Four Hundred Years of Evidence: Culture, Pedagogy, and Native America
Drawing from several major historical Native American education successes, Professor Roland Tharp proposes and supports seven “Standards for Effective Pedagogy” that are applicable to all students, not just Native American students. The standards are:
Joint Productive Activity: Teacher and students producing together; facilitate learning through joint activity among teacher and students.
Developing Language and Literacy across the Curriculum: Develop competence in the language and literacy of instruction in all content areas.
Teaching in Context: Connect teaching and curriculum to experiences and skills of students’ home and community.
Teaching Complex Thinking: Challenge students toward cognitive complexity.
Instructional Conversation: Engage students through dialogue.
Modeling and Demonstration: Learning Through Observation.
Student Directed Activity – Encourage Student Decision Making.
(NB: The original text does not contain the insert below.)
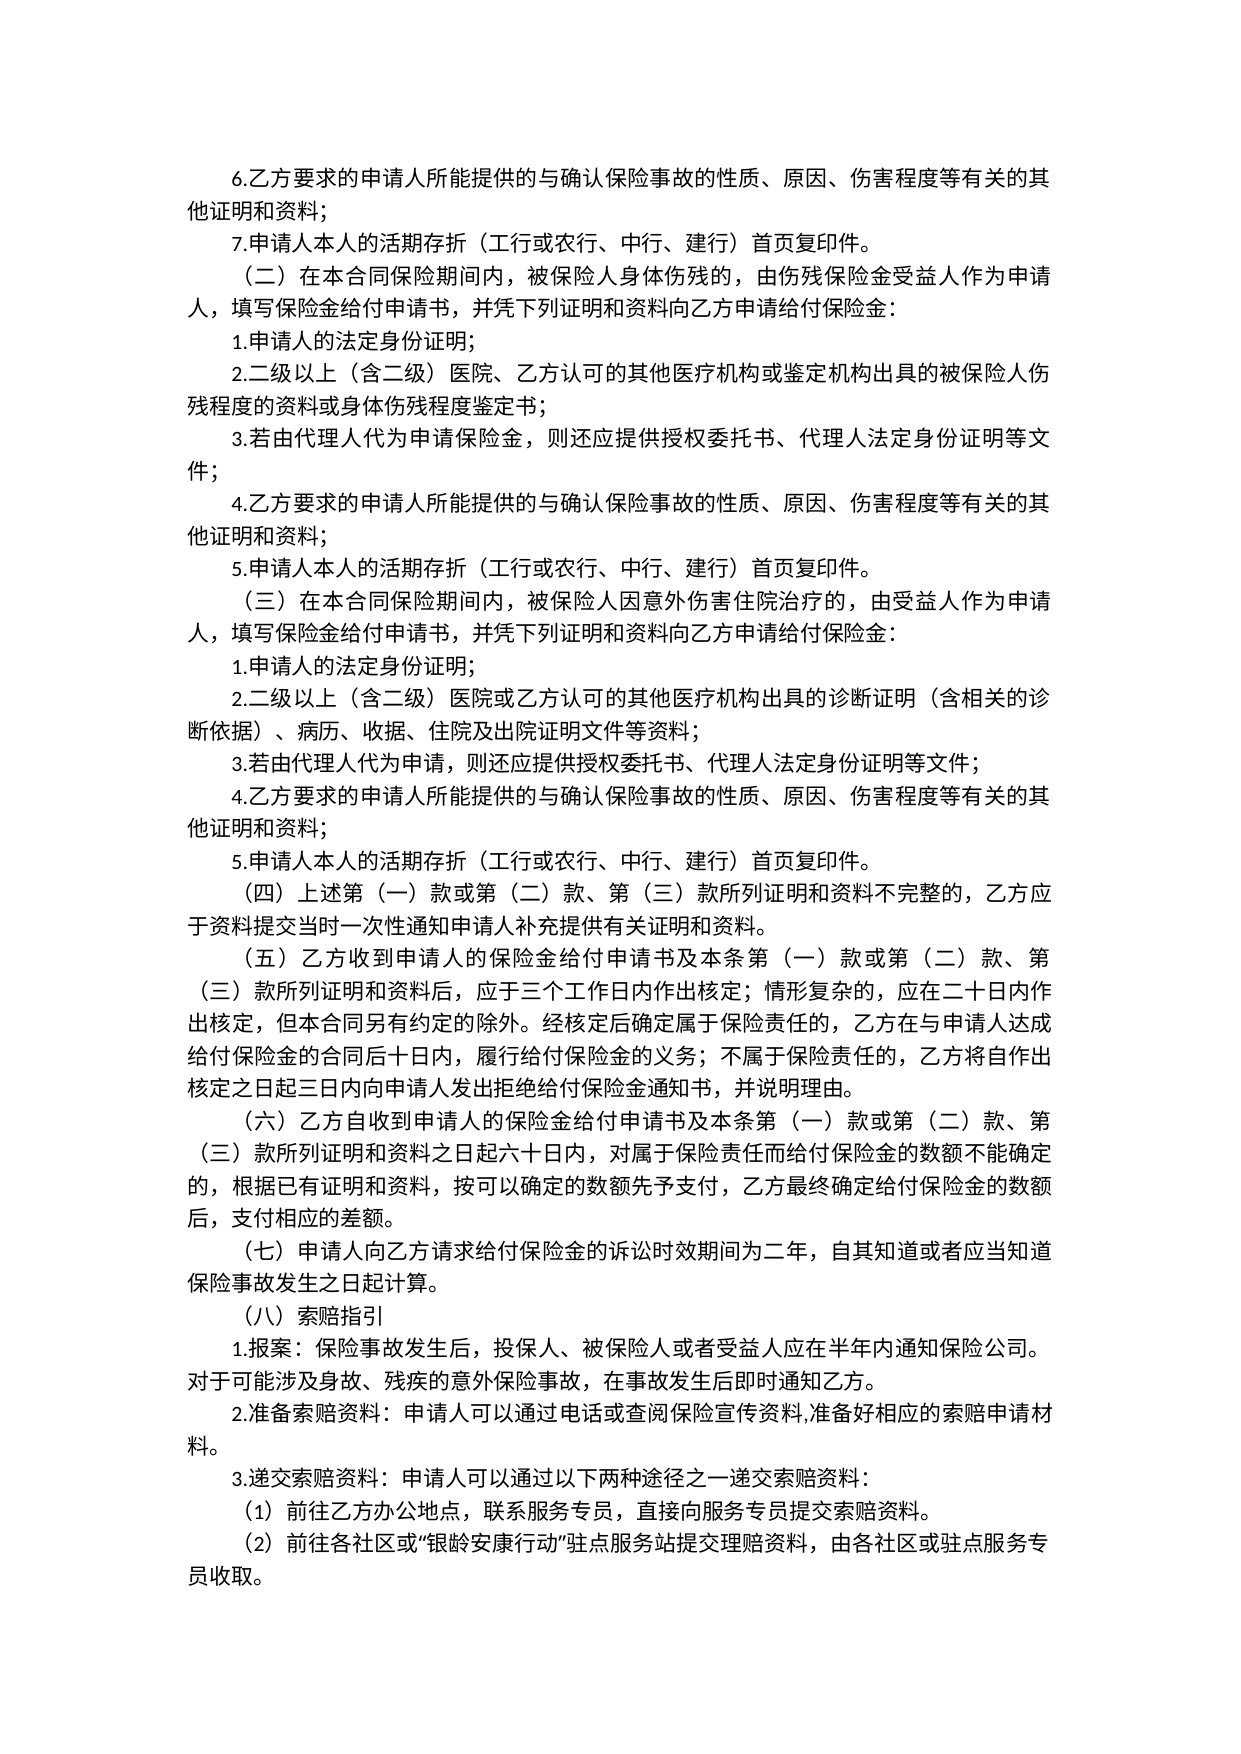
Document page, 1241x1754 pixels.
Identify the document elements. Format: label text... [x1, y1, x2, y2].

The purposes of this article are well defined and generally met, utilizing a methodology appropriate for the purpose. The author illustrates, using two specific examples, that Native American education has seen its greatest success when it was devoid of public school instruction. Tharp’s instructional standards, therefore, focus on activities plus the personal experiences and skills that students bring to the classroom, as opposed to a more standardized curriculum. Communications quality of the article is typical for a research paper; that is, the author uses a substantial number of academic terms. Utility should be quite reasonable, especially because Tharp’s proposed standards are aligned to current concepts of student-based instruction, rather than teacher- or textbook-based instruction.